DR GRAY’S HOSPITAL has accepted criticism from the Scottish Public Services Ombudsman saying that they have already taken steps with a review resulting from a complaint from the family of a cancer patient.
The Ombudsman’s investigation was sparked by the husband of ‘Patient A’, who was admitted to the hospital after visiting her GP with severe neck, shoulder and arm pain – it was known already that she had lung cancer.
She underwent a scan of her shoulder but that revealed no problems, with staff at the acute medical assessment unit deciding not to order any further scans or x-rays and discharging the patient after an overnight stay.

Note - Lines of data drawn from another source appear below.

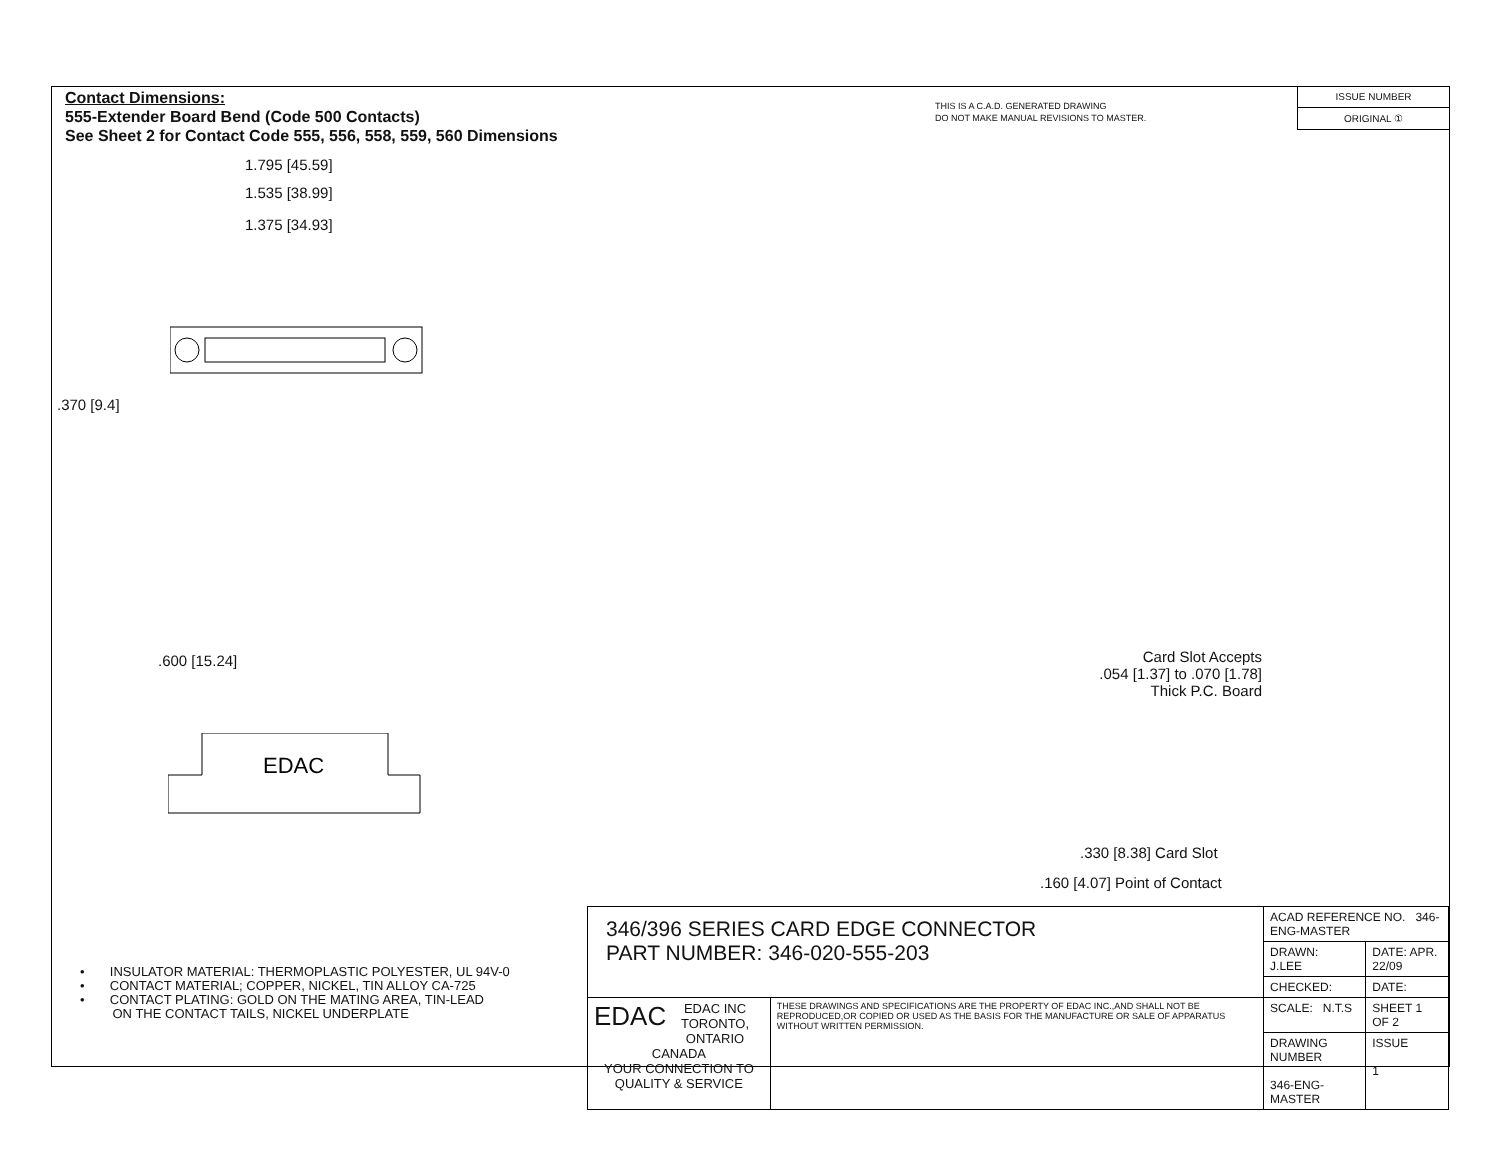Contact Dimensions:
555-Extender Board Bend (Code 500 Contacts)
See Sheet 2 for Contact Code 555, 556, 558, 559, 560 Dimensions
THIS IS A C.A.D. GENERATED DRAWING
DO NOT MAKE MANUAL REVISIONS TO MASTER.
ISSUE NUMBER
ORIGINAL ①
1.795 [45.59]
1.535 [38.99]
1.375 [34.93]
.370 [9.4]
.600 [15.24]
EDAC
Card Slot Accepts
.054 [1.37] to .070 [1.78]
Thick P.C. Board
.330 [8.38] Card Slot
.160 [4.07] Point of Contact
• INSULATOR MATERIAL: THERMOPLASTIC POLYESTER, UL 94V-0
• CONTACT MATERIAL; COPPER, NICKEL, TIN ALLOY CA-725
• CONTACT PLATING: GOLD ON THE MATING AREA, TIN-LEAD
ON THE CONTACT TAILS, NICKEL UNDERPLATE
| 346/396 SERIES CARD EDGE CONNECTOR PART NUMBER: 346-020-555-203 | | ACAD REFERENCE NO. 346-ENG-MASTER | |
| | | DRAWN: J.LEE | DATE: APR. 22/09 |
| | | CHECKED: | DATE: |
| EDAC EDAC INC TORONTO, ONTARIO CANADA YOUR CONNECTION TO QUALITY & SERVICE | THESE DRAWINGS AND SPECIFICATIONS ARE THE PROPERTY OF EDAC INC.,AND SHALL NOT BE REPRODUCED,OR COPIED OR USED AS THE BASIS FOR THE MANUFACTURE OR SALE OF APPARATUS WITHOUT WRITTEN PERMISSION. | SCALE: N.T.S | SHEET 1 OF 2 |
| | | DRAWING NUMBER 346-ENG-MASTER | ISSUE 1 |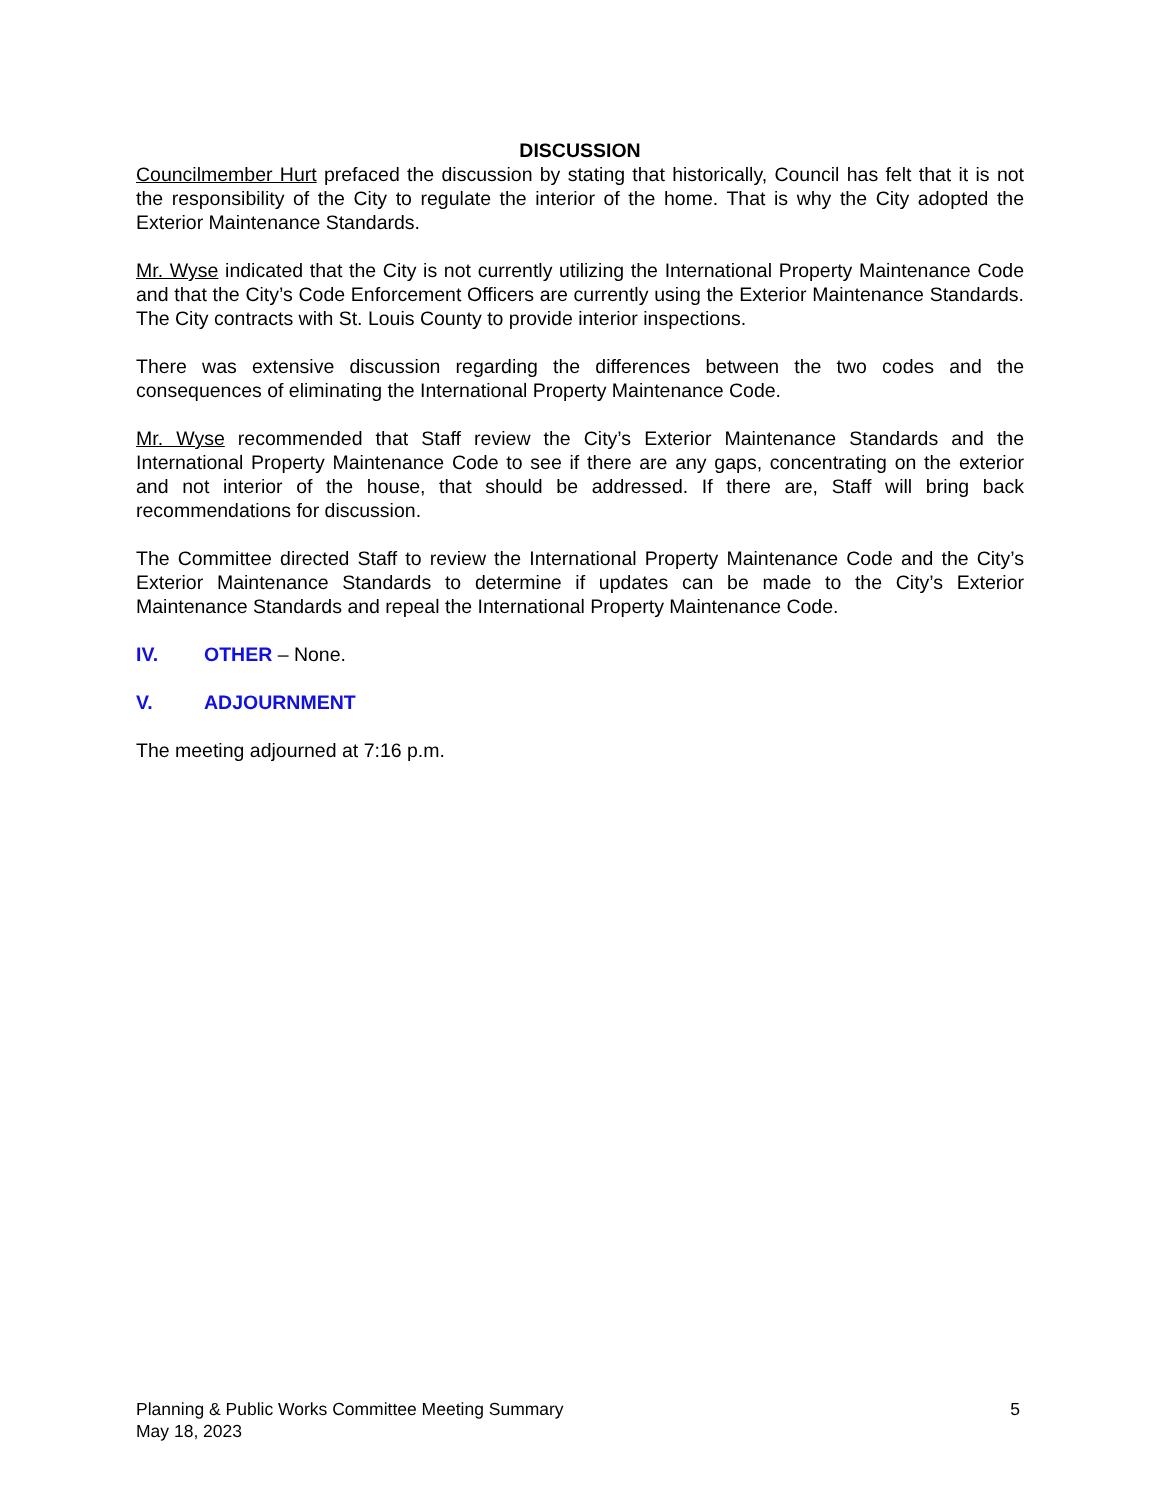DISCUSSION
Councilmember Hurt prefaced the discussion by stating that historically, Council has felt that it is not the responsibility of the City to regulate the interior of the home. That is why the City adopted the Exterior Maintenance Standards.
Mr. Wyse indicated that the City is not currently utilizing the International Property Maintenance Code and that the City’s Code Enforcement Officers are currently using the Exterior Maintenance Standards. The City contracts with St. Louis County to provide interior inspections.
There was extensive discussion regarding the differences between the two codes and the consequences of eliminating the International Property Maintenance Code.
Mr. Wyse recommended that Staff review the City’s Exterior Maintenance Standards and the International Property Maintenance Code to see if there are any gaps, concentrating on the exterior and not interior of the house, that should be addressed. If there are, Staff will bring back recommendations for discussion.
The Committee directed Staff to review the International Property Maintenance Code and the City’s Exterior Maintenance Standards to determine if updates can be made to the City’s Exterior Maintenance Standards and repeal the International Property Maintenance Code.
IV. OTHER – None.
V. ADJOURNMENT
The meeting adjourned at 7:16 p.m.
Planning & Public Works Committee Meeting Summary
May 18, 2023
5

However, days later she was admitted to Aberdeen Royal Infirmary where staff did undertake further investigations – revealing that the cancer had spread to two bones in her neck and to her brain. After being shown the findings of the Ombudsman, NHS Grampian acknowledged that the patient should have been given a neck x-ray at Dr Gray’s.
The Ombudsman found that health workers at Dr Gray’s should have considered the possibility of the patients’ cancer spreading. NHS Grampian has subsequently apologised for the delay in diagnosis that resulted and a failure to either recognise or control the pain that the patient had reported to her GP.
Dr Gray’s hospital board said it has now taken steps following the complaint and will also be using the National Cancer Treatment Helpline in future as well as adding documentation to their own staff intranet and induction materials.